De ce fait, selon moi, cette relation à l’invisible est bien de l’ordre du sacré. En se mettant à la disposition des forces supérieures qui nous régissent, l’objet créé, grâce ou malgré soi, survient.
La collection d’art africain que j’ai commencée à constituer a d’abord engrangé des objets tribaux, choisis pour leur force ou leur intérêt plastique plutôt que pour leur signification intrinsèque au sein des groupes ethniques dont ils sont issus — cette connaissance ethnologique n’étant pas mon focus principal.
Tous ces objets sont venus constituer une famille nombreuse où les dialogues sont riches et parfois tonitruants, selon la manière dont les objets sont mis en corrélation.
Elle s’est étoffée au fil des années de très nombreuses pièces qui ont porté mon imaginaire artistique et ouvert un champ d’exploration élargi à toutes les cultures du monde, au vocabulaire de formes infini.
En 2018, alors que je participais avec Pascal Lacombe à une exposition à Beyrouth, j’ai découvert avec surprise et beaucoup d’intérêt les œuvres exposées par la galerie mitoyenne de la nôtre, et en particulier celles de l’artiste Marc Padeu.
J’ai pu les acquérir grâce à l’accompagnement de la galeriste camerounaise Diane N’Gako.

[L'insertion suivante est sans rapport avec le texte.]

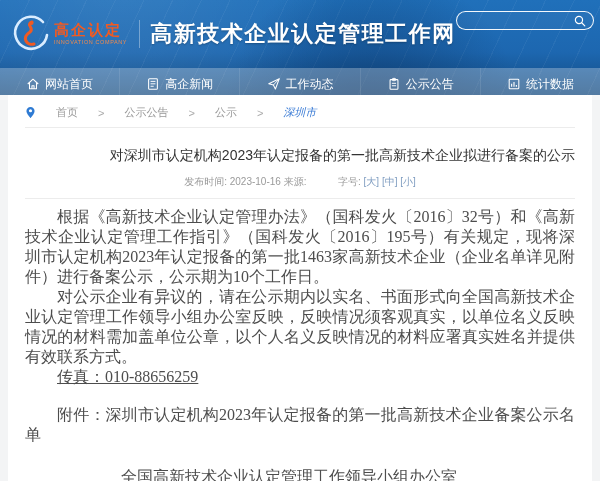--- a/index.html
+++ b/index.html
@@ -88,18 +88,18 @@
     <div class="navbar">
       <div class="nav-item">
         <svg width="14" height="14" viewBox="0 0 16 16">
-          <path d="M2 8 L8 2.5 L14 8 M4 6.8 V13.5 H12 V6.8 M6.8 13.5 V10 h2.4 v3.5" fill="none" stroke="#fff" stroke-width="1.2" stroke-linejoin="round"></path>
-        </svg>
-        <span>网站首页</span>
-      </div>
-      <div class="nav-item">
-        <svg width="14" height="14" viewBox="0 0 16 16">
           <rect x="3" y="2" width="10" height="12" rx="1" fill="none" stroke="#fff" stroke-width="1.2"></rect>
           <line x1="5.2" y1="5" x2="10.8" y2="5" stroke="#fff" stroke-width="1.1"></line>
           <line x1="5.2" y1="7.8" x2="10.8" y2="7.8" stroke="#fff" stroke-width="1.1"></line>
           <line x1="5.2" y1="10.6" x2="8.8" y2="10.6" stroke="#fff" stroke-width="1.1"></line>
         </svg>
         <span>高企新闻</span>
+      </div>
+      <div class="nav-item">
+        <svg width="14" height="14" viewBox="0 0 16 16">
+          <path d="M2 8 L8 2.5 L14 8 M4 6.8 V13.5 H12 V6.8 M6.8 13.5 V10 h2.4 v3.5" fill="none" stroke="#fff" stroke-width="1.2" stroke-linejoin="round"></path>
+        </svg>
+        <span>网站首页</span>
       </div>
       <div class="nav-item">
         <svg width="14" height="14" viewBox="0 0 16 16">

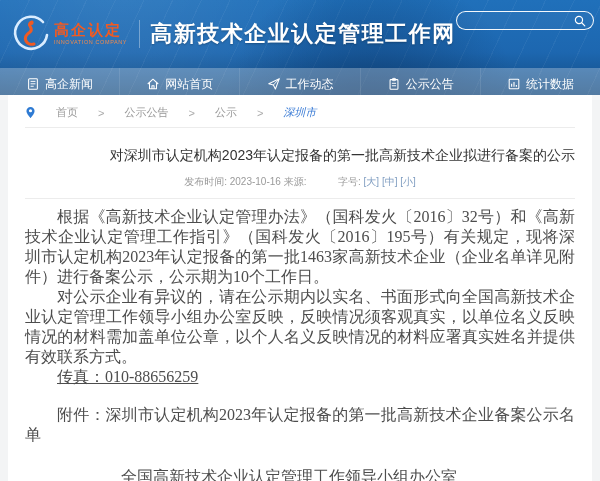--- a/index.html
+++ b/index.html
@@ -103,6 +103,14 @@
       </div>
       <div class="nav-item">
         <svg width="14" height="14" viewBox="0 0 16 16">
+          <path d="M4 2 H9.5 L12.5 5 V14 H4 Z" fill="none" stroke="#fff" stroke-width="1.2" stroke-linejoin="round"></path>
+          <line x1="6" y1="7.5" x2="10.6" y2="7.5" stroke="#fff" stroke-width="1.1"></line>
+          <line x1="6" y1="10.3" x2="10.6" y2="10.3" stroke="#fff" stroke-width="1.1"></line>
+        </svg>
+        <span>政策文件</span>
+      </div>
+      <div class="nav-item">
+        <svg width="14" height="14" viewBox="0 0 16 16">
           <path d="M2 7.6 L14 2 L9.6 13.8 L7.3 9.2 Z" fill="none" stroke="#fff" stroke-width="1.2" stroke-linejoin="round"></path>
           <line x1="7.3" y1="9.2" x2="14" y2="2" stroke="#fff" stroke-width="1.1"></line>
         </svg>

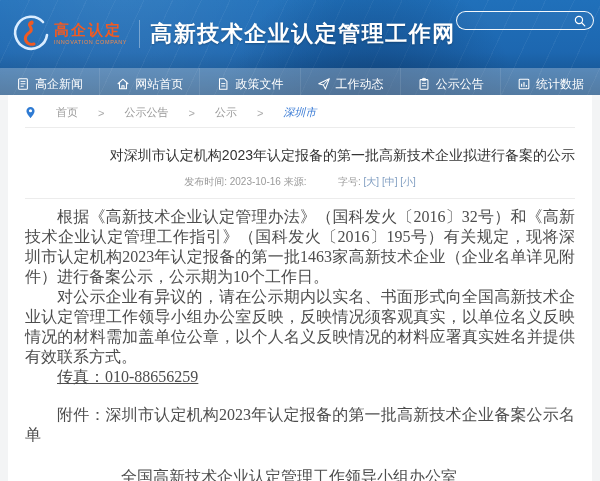--- a/index.html
+++ b/index.html
@@ -36,7 +36,7 @@
 
   
   .content { background:#fff; margin:0 8px; height:386px; padding:0 17px; position:relative; }
-  .breadcrumb { display:flex; align-items:center; gap:20px; font-size:11px; color:#999;
+  .breadcrumb { display:flex; align-items:center; gap:4px; font-size:11px; color:#999;
     padding:10px 0 7px 0; border-bottom:1px solid #ececec; }
   .breadcrumb .crumb { color:#999; cursor:pointer; }
   .breadcrumb .crumb.current { color:#3a7bd5;font-style:italic; }

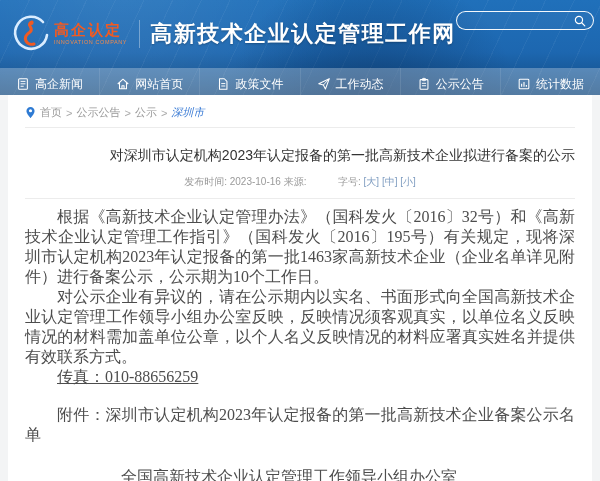--- a/index.html
+++ b/index.html
@@ -42,7 +42,7 @@
   .breadcrumb .crumb.current { color:#3a7bd5;font-style:italic; }
   .breadcrumb .sep { color:#aaa; }
 
-  .article-title { margin-top:16px; text-align:right; font-size:14px; font-weight:normal;
+  .article-title { margin-top:16px; text-align:left; font-size:16px; font-weight:bold;
     color:#333; line-height:22px; }
   .meta { margin-top:9px; text-align:center; font-size:10px; color:#9a9a9a; }
   .meta .gap { display:inline-block; width:26px; }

Ces œuvres ont été, en quelque sorte, ambassadrices d’un ensemble qui, depuis, est venu s’agréger autour d’elles.
Il me semble, sans tomber dans une quelconque généralité caricaturale, que les artistes contemporains africains portent à la fois les traditions ancestrales qui les habitent encore — et qu’ils illustrent plus ou moins consciemment —, et cette appétence pour le monde dit « occidental », qui, étrangement, les attire.

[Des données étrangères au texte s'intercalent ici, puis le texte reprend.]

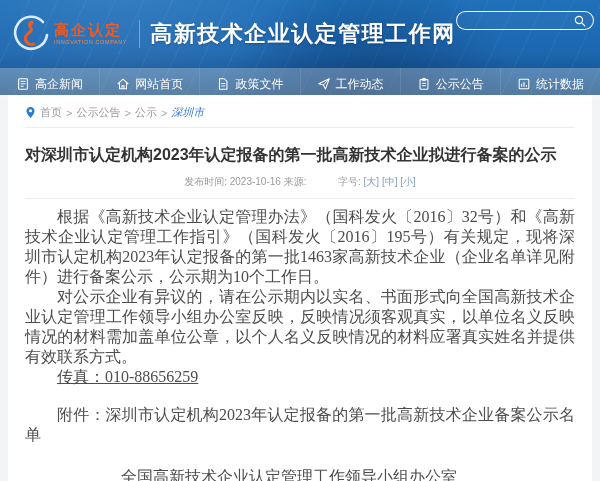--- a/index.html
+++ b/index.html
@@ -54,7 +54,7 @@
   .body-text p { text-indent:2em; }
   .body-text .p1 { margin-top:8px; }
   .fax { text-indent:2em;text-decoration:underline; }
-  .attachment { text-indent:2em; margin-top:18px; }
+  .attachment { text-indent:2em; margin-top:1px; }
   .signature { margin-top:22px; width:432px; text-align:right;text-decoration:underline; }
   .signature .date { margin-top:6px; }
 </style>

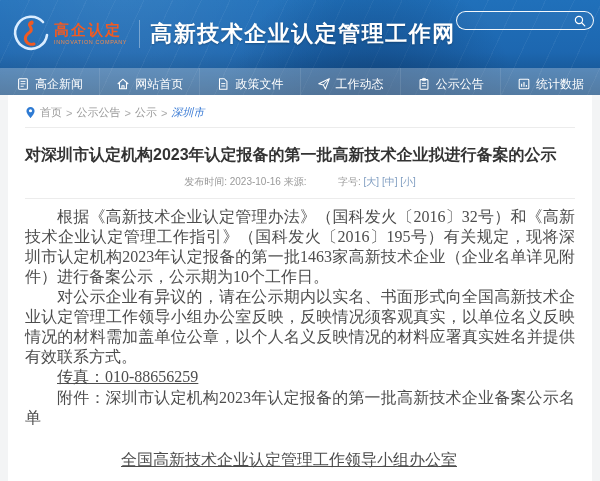--- a/index.html
+++ b/index.html
@@ -55,7 +55,7 @@
   .body-text .p1 { margin-top:8px; }
   .fax { text-indent:2em;text-decoration:underline; }
   .attachment { text-indent:2em; margin-top:1px; }
-  .signature { margin-top:22px; width:432px; text-align:right;text-decoration:underline; }
+  .signature { margin-top:22px; width:432px; text-align:left; }
   .signature .date { margin-top:6px; }
 </style>
 </head>

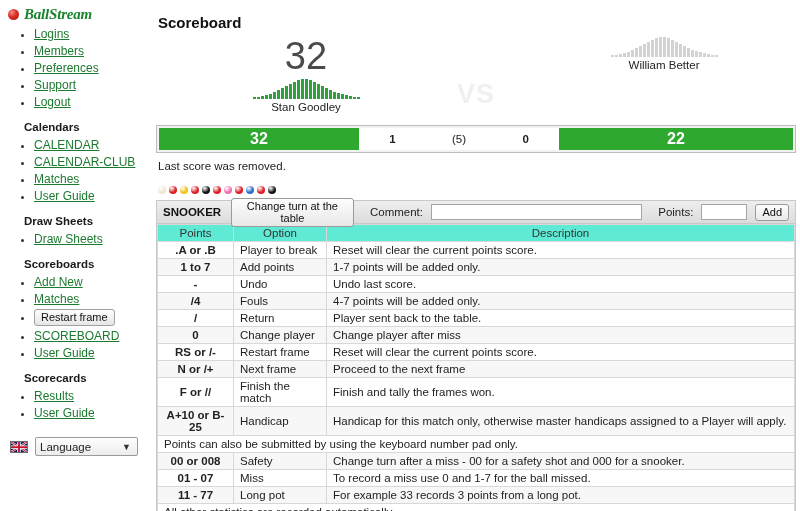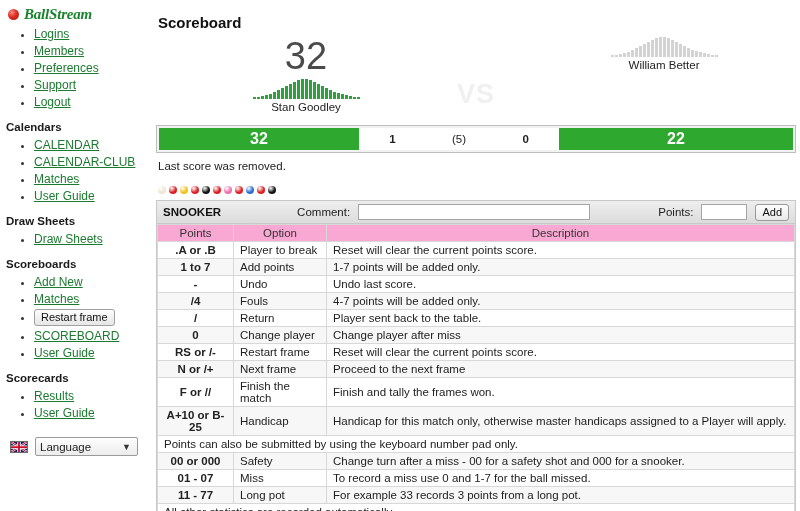--- a/index.html
+++ b/index.html
@@ -40,7 +40,7 @@
   .nav-group { margin: 0; padding: 0; }
   .nav-heading {
     font-weight: bold; font-size: 11.5px; color: #1a1a1a;
-    padding: 9px 0 3px 6px;
+    padding: 9px 0 3px 24px;
   }
   ul.nav-list { list-style: disc; margin: 2px 0 0 0; padding-left: 34px; }
   ul.nav-list li { margin: 0 0 3px 0; padding: 0; color: #222; font-size: 11.5px; }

Plus curieusement encore : alors que l’histoire retenait et reconnaissait aux artistes noirs des talents incontestables pour la musique, le chant, la danse, la sculpture, etc. — autant d’expressions dont ils ont comblé le monde —, la peinture semblait exclue des champs communément admis de leurs compétences, à quelques rares exceptions près.

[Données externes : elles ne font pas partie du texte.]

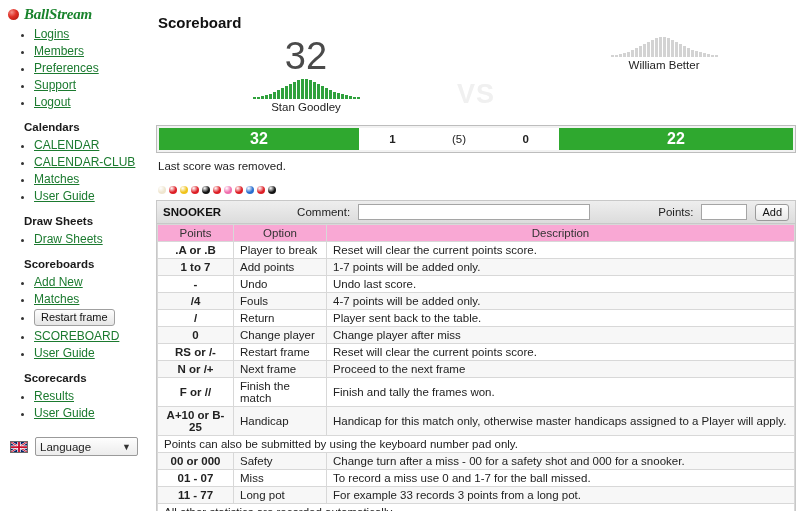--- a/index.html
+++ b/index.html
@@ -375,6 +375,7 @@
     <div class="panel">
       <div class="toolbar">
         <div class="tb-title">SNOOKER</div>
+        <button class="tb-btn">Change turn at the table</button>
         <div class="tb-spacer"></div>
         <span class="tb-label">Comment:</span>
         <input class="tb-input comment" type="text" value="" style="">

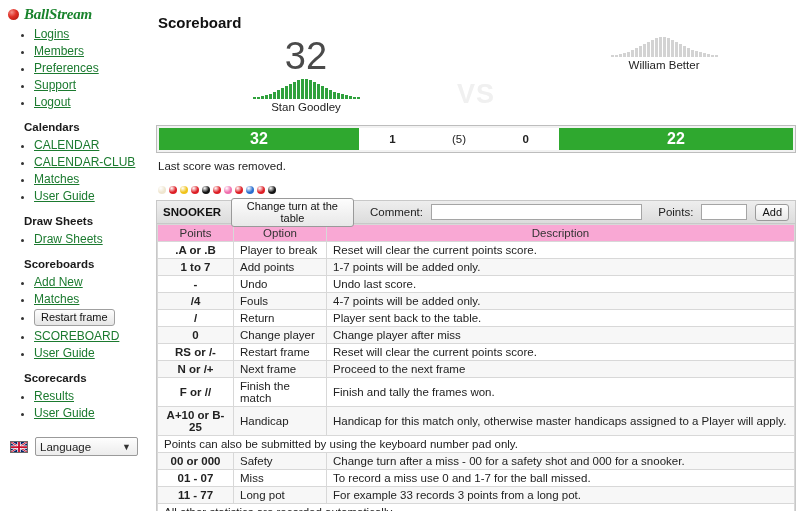--- a/index.html
+++ b/index.html
@@ -189,7 +189,7 @@
     height: 17px;
   }
   table.grid th {
-    background: #f9a8d4; font-weight: normal; text-align: center; color: #333;
+    background: #5eead4; font-weight: normal; text-align: center; color: #333;
   }
   col.c-points { width: 76px; }
   col.c-option { width: 93px; }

Aujourd’hui, à l’évidence, cette lacune est puissamment corrigée. On assiste à un engouement planétaire pour ces artistes peintres et sculpteurs qui ont su rattraper la mise à l’écart initiale et viennent, plus ou moins opportunément, nourrir galeries et institutions… D’où une vigilance et un discernement devenus nécessaires, justifiés par l’envolée du marché les concernant.
Au-delà du plaisir immédiat qu’elle me procure, la modeste collection que j’ai initiée — et que je continuerai d’étoffer, je l’espère, au gré de coups de cœur pour d’autres pépites — vise à réparer un peu cet injuste manque de considération, en donnant à voir des œuvres souvent fortes et passionnantes, selon moi.
Elle dit aussi la transversalité de l’art : la sensibilité ne connaît pas de frontières et se diffuse à tous ceux qui s’autorisent curiosité et ouverture aux autres.
L’axe de la collection — libre et non limitatif, mais qui s’est imposé à moi dès le début — explore les liens d’inspiration esthétique et spirituelle qui relient l’art africain contemporain à l’art occidental en général.